The hunt for a top-notch coach whether you’re a leader, business owner, or someone who wants to make an impact worth their effort, is a tough one. Here are a few tips to help you accurately determine who is the right coach for you.

When evaluating prospective coaches, hone in on the following:

Expertise. An effective coach combines a deep understanding of human behavior, emotions, and personality with an equally rich knowledge of organizational dynamics and development. You’ll find that executive and business coaches with the keenest abilities in this area frequently have a background in Organizational Development, Psychology, Consulting, Team Building, Performance and Talent Management, and/or Leadership Development. This foundation permits them to bring key insights to challenges you’re facing in work and in life.

Passion & Enthusiasm. If your coach can’t get excited about what value she brings to your partnership, odds are, she’s not providing much of it. Coaches who produce results crave supporting others in meaningful ways. If they could eat it over their Wheaties in the morning – they would.

Fit. You want to partner with someone who gets you and who you genuinely enjoy interacting with on a regular basis. You needn’t be best friends, but you should have a profound sense of respect and trust for your coach. Your time together should be something you incessantly anticipate. And afterward it should leave you feeling validated, clear, and a few steps closer to where you want to be. If you don’t get that sense, keep searching. These days in the era of specialization and growth, there’s a talented, skilled, and supportive coach out there to support anyone who has a sincere motivation to find one.

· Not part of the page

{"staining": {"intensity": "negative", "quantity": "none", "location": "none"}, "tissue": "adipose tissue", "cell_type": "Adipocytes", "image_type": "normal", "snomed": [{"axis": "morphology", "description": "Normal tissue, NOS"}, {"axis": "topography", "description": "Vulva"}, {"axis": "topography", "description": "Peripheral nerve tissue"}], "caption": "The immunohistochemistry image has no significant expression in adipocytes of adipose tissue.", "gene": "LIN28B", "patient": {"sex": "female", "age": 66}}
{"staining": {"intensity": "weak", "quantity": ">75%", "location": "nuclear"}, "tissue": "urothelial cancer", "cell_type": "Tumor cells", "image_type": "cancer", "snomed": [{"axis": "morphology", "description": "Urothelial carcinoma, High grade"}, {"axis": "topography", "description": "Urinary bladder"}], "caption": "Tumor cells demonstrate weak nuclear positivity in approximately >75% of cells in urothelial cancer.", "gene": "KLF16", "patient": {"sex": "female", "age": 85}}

Challenge. As with any good relationship, there needs to be an element of intrigue – of inherent challenge in your dynamic. You should have total certainty you’ll get honest feedback if at any point you try to shirk responsibility or wither back into your comfort zone. If you’re not growing in the relationship, you’re not sufficiently challenged and you’re maintaining a pattern of limiting yourself.

Bottom line: Don’t settle in your life – and don’t settle on your coach. Make sure who you’re seeking out to help you with your most critical personal and professional struggles meets these criteria.